Praktijkgebieden: Omgevingsrecht
Vanaf 1 januari 2024 zijn asbestdaken in Nederland verboden. Al in maart 2015 stuurde de toenmalige staatsecretaris van infrastructuur en milieu, Wilma Mansveld, een ontwerpbesluit hierover naar de Tweede Kamer. Op advies van de Raad van State gaat Staatsecretaris Dijksma het verbod nu verankeren in de Wet Milieubeheer.
In het Asbestverwijderingsbesluit 2015 komt er een algeheel verbod op asbesthoudende toepassingen in daken die in contact staan met de buitenlucht (bijvoorbeeld golfplaten of dakleien die asbest bevatten) en door verwering zorgen voor verspreiding van asbestvezels naar de leefomgeving. Het verbod gaat dus niet gelden voor asbesthoudend materialen aan de binnenkant van gebouwen, zoals asbesthoudende isolatie en asbesthoudend dakbeschot dat onder de dakbedekking zit.

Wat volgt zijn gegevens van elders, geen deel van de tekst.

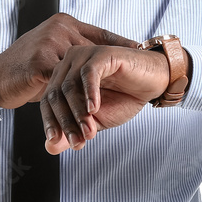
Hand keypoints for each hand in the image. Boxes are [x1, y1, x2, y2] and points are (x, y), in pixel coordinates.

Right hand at [0, 13, 138, 110]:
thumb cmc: (26, 69)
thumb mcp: (54, 55)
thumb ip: (74, 56)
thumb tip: (101, 64)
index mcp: (66, 24)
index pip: (102, 34)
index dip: (123, 43)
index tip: (144, 52)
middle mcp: (60, 29)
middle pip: (96, 54)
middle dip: (117, 68)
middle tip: (140, 77)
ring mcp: (51, 43)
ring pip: (82, 75)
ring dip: (95, 95)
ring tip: (124, 98)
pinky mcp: (42, 63)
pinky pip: (67, 87)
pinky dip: (79, 102)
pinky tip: (91, 114)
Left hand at [40, 45, 175, 153]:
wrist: (153, 83)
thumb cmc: (123, 98)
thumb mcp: (95, 121)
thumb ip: (72, 132)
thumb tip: (49, 148)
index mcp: (63, 76)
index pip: (48, 100)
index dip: (50, 122)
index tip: (54, 142)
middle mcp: (69, 62)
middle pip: (56, 94)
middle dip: (65, 122)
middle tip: (76, 143)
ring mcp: (84, 55)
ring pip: (70, 86)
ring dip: (78, 113)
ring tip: (89, 132)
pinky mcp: (102, 52)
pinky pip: (89, 73)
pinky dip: (90, 93)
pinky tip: (94, 109)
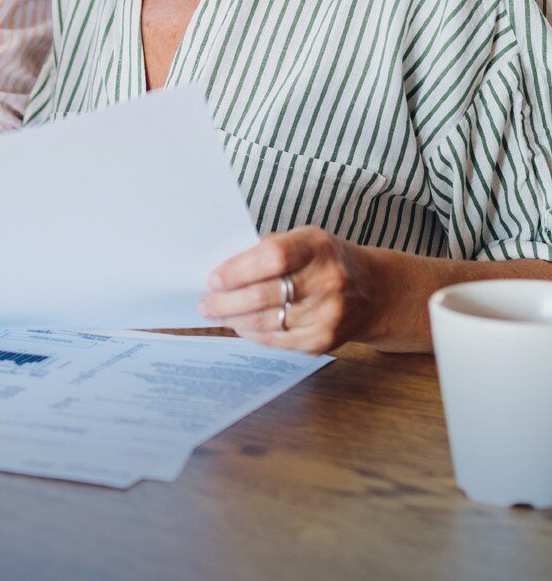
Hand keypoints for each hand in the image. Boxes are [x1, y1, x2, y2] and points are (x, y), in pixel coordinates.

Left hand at [200, 228, 383, 353]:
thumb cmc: (325, 259)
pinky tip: (241, 326)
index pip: (273, 257)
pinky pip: (281, 341)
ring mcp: (330, 313)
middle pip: (265, 295)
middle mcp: (328, 280)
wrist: (375, 291)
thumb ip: (267, 249)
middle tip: (204, 303)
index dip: (239, 270)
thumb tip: (222, 268)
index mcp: (317, 246)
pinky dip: (255, 334)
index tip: (213, 278)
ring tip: (215, 314)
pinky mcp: (327, 340)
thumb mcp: (302, 240)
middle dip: (226, 302)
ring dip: (235, 320)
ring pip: (269, 322)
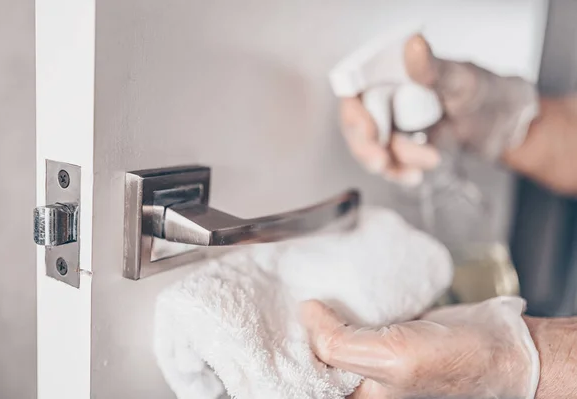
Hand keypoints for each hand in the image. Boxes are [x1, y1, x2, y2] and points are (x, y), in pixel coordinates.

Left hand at [300, 296, 538, 398]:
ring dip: (318, 313)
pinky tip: (331, 287)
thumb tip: (307, 314)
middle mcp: (360, 378)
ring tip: (301, 290)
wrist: (501, 345)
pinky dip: (342, 302)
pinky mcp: (385, 331)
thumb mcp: (390, 359)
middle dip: (298, 330)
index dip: (286, 354)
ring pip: (332, 333)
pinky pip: (354, 317)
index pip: (305, 379)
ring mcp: (373, 353)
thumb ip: (340, 343)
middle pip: (314, 354)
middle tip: (282, 300)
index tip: (268, 326)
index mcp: (356, 396)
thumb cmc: (455, 364)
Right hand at [341, 34, 538, 184]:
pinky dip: (399, 172)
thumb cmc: (486, 94)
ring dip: (392, 163)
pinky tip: (415, 174)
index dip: (354, 114)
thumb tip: (415, 48)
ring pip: (373, 150)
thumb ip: (434, 69)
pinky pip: (390, 164)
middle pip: (358, 126)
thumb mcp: (462, 80)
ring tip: (427, 160)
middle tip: (381, 161)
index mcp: (395, 76)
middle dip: (366, 147)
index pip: (357, 93)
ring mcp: (395, 127)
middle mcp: (388, 100)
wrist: (507, 126)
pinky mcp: (404, 149)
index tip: (367, 131)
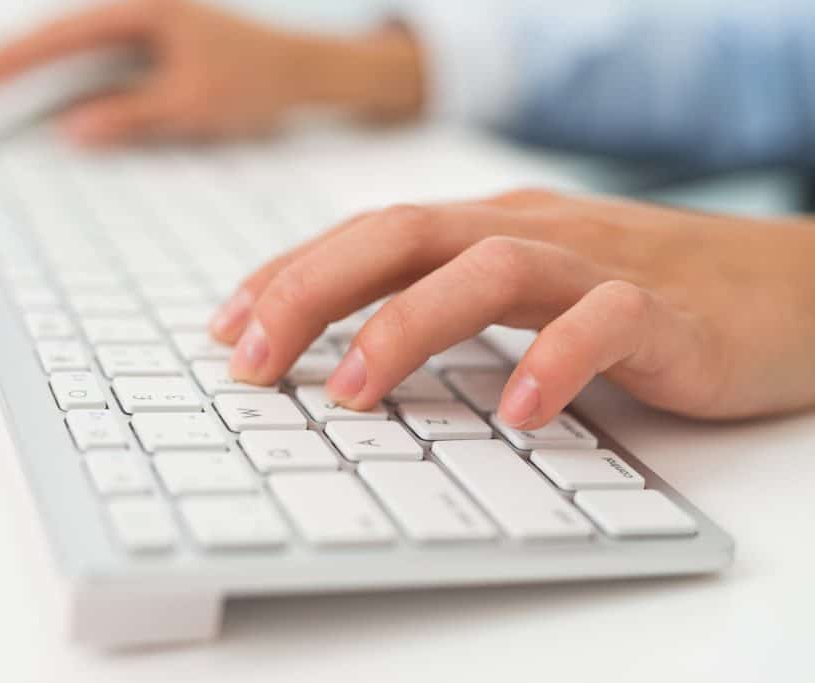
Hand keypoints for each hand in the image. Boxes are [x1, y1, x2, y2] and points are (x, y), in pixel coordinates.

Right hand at [0, 0, 423, 145]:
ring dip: (45, 65)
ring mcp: (151, 21)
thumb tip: (71, 132)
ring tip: (2, 89)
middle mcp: (143, 6)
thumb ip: (129, 116)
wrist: (302, 70)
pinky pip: (105, 52)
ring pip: (82, 40)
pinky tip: (59, 92)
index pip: (65, 33)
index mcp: (146, 10)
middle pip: (64, 29)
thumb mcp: (190, 106)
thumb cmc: (254, 81)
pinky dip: (78, 71)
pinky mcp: (159, 38)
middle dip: (19, 57)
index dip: (17, 57)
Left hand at [209, 190, 814, 427]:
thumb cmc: (641, 294)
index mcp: (487, 226)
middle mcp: (531, 230)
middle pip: (403, 233)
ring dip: (408, 325)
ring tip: (353, 392)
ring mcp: (599, 262)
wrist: (788, 288)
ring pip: (490, 267)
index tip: (227, 328)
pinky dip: (554, 363)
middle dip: (314, 291)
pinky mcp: (667, 310)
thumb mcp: (526, 289)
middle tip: (253, 361)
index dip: (290, 273)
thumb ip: (449, 307)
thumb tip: (348, 355)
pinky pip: (604, 322)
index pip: (368, 234)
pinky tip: (518, 415)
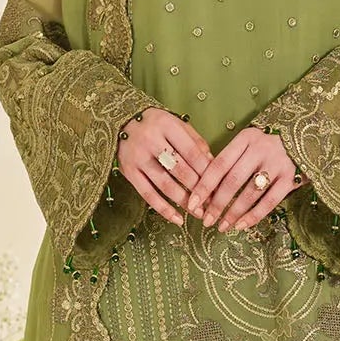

Dit algehele verbod op asbestdaken is bedoeld om verdere gezondheidsproblemen door asbest te voorkomen. In 2024 is het 30 jaar geleden dat bouwbedrijven geen asbest meer mochten gebruiken. De overheid is van mening dat op dat punt alle daken zodanig verweerd zijn dat zij altijd een gevaar opleveren voor de omgeving.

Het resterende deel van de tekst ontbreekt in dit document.